-- GIVEN TEXT follows --

Often, when we are in a toxic relationship, we look towards the other person to decide if the relationship is toxic or not. There is a better way to figure this out. When we are in a toxic relationship, we do certain things, act certain ways, and question ourselves about many things. There are 8 things that we do when we are in a toxic relationship.
The first thing that we find ourselves doing when we are in toxic relationships is that we begin to question ourselves. The other person has told us that we are selfish and self-centered. They tell us that we are the relationship’s problem and need help.
Do you find that you question yourself because of what your significant other has told you? Do you feel that you are selfish, does that person tell you more and more that you are selfish? This causes us to wonder if we are that way. This is one of the first indications that we are in a toxic relationship.
Second, we find ourselves apologizing for everything that goes wrong in the relationship. We find ourselves apologizing for the way we act, our responses, or even when we don’t feel well. We find ourselves apologizing for things that make us who we are. Is this because we are in an environment where we feel like we can’t be ourselves? Do you feel bad about expressing your feelings? When we do express our feelings are we told we are being selfish or overbearing? This is another real indication that you may be in a toxic relationship.
The third indication is that we just do not feel good enough. This may go back to the fact that our significant other is always questioning us about things that we do, choices we have made, and stuff that we have said. This causes us to question our validity, were we right, did we make the correct choice? We question everything we do and end up finding ourselves in a place where we cannot even decide without worrying if we have made the wrong decision.
This is a clear sign that something is going on in the relationship. If we are too afraid to decide because we think we are going to screw it up, is it because we feel that way internally, or is it because we have consistently been told that we make bad choices.
Not knowing where you stand in the relationship is the fourth indication. It seems as if the relationship is either hot or cold, good, or bad. It seems that we are either the best person on the planet or the worst person known to man. There does not seem to be any grey area or any moderation. This is a distinguishing quality of a very tumultuous and possibly toxic relationship.
The fifth indication is that the relationship is competitive. Competition is not bad, but when you are in a romantic relationship competition does not seem to be right in that place. When the relationship becomes competitive across the board, such as who has the better job or who has more money, it is no longer a healthy relationship. The reason this competitiveness comes into play is that one or both people feel insecure and they are trying to show the other person that they are more valuable or better. If the competition is small it can be fine but anything more than a simple tennis match needs to be examined.

-- GIVEN TEXT concluded --
-- PROVIDED MATERIAL follows --

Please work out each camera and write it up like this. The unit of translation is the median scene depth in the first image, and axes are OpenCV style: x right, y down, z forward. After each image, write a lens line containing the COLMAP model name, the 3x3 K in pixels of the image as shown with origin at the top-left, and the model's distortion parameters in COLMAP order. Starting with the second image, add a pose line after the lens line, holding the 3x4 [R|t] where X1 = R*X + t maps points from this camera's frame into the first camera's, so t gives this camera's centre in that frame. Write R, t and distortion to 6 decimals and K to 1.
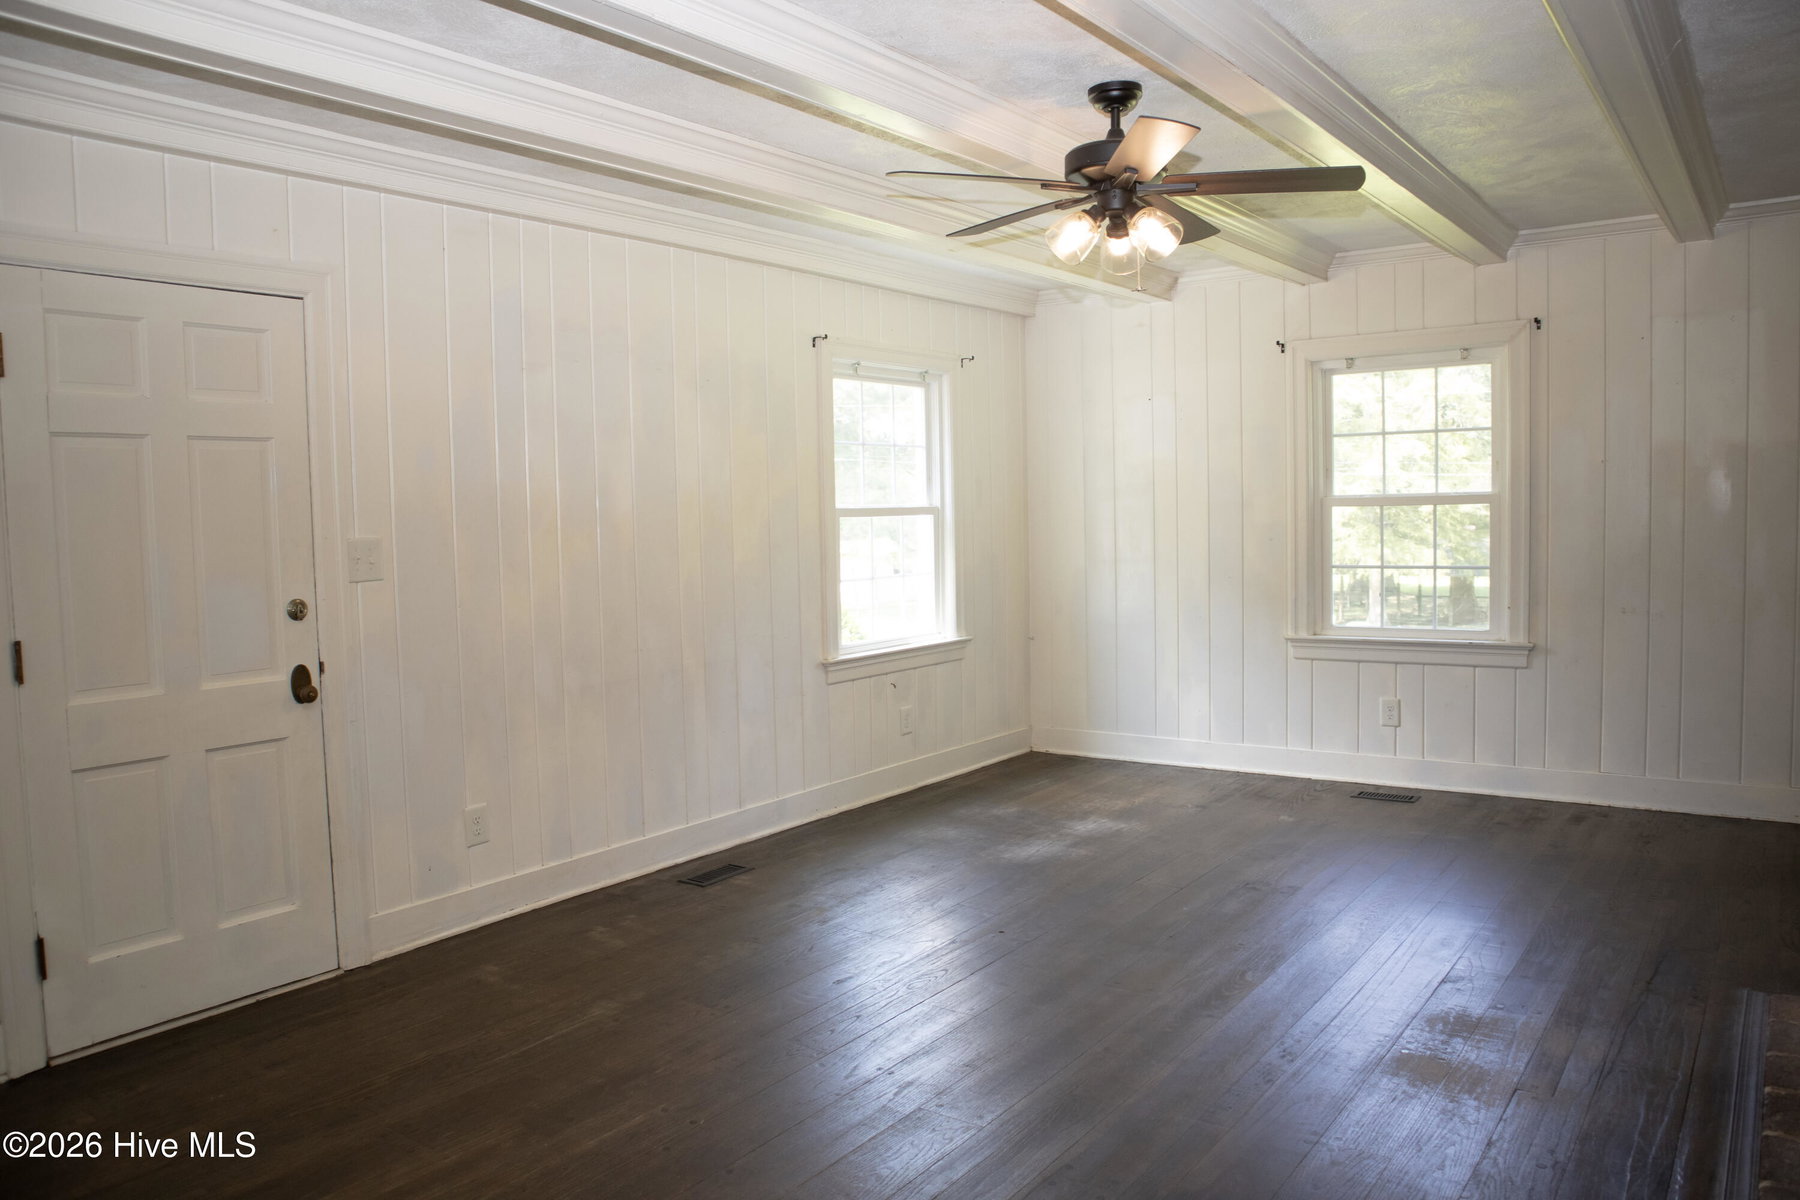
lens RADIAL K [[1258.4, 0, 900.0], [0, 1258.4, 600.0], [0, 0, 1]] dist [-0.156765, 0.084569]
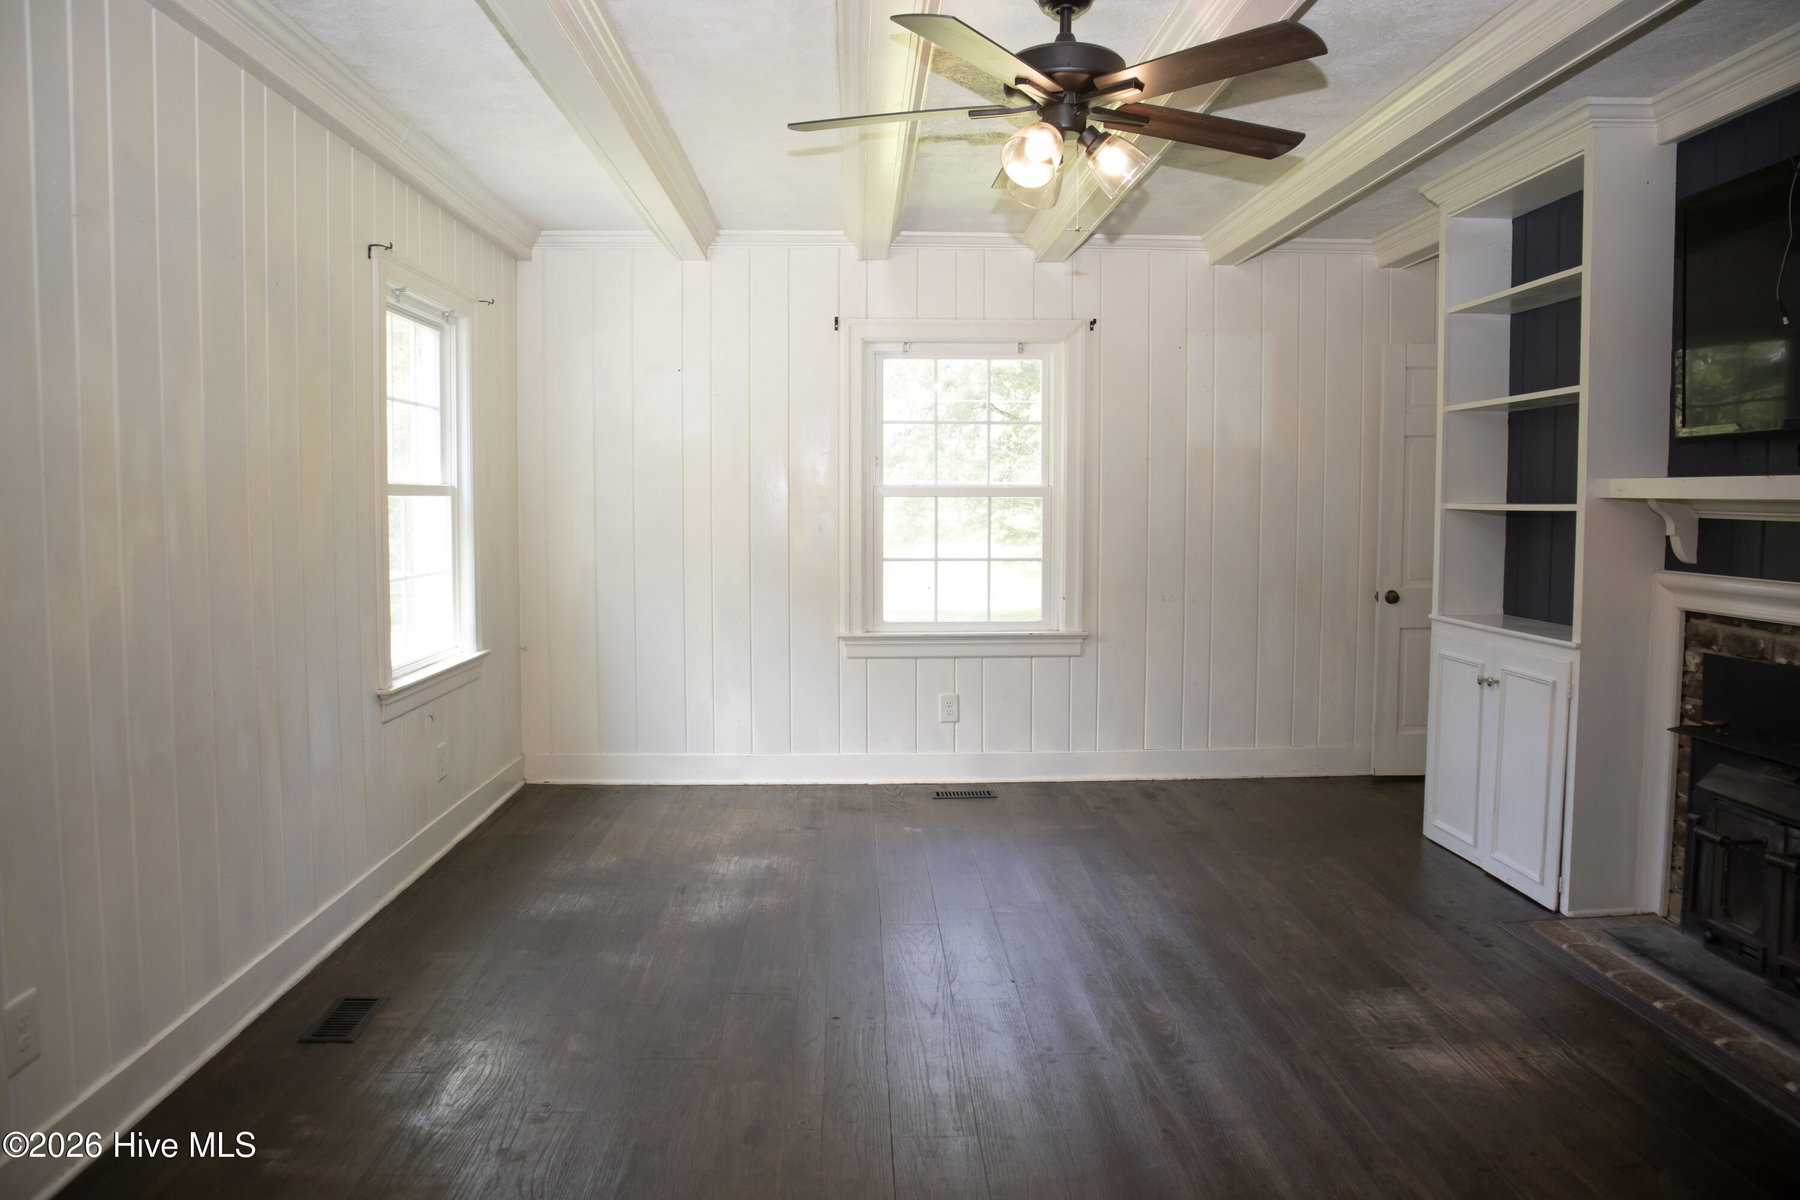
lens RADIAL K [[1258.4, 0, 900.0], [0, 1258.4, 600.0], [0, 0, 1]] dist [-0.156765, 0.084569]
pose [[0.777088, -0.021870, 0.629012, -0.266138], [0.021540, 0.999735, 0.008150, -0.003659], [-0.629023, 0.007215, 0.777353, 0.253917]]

-- PROVIDED MATERIAL concluded --

> [TASKS]
1) Translate this sentence from the text about toxic relationships into Spanish: "Not knowing where you stand in the relationship is the fourth indication."
2) In order, list every numbered indication of a toxic relationship that the text about toxic relationships describes.
The material is separate from the text about toxic relationships.

> [ANSWERS FOR EACH ITEM]
1) No saber cuál es tu posición en la relación es la cuarta señal.

2)
1. We begin to question ourselves.
2. We apologize for everything that goes wrong in the relationship.
3. We do not feel good enough.
4. We do not know where we stand in the relationship.
5. The relationship is competitive.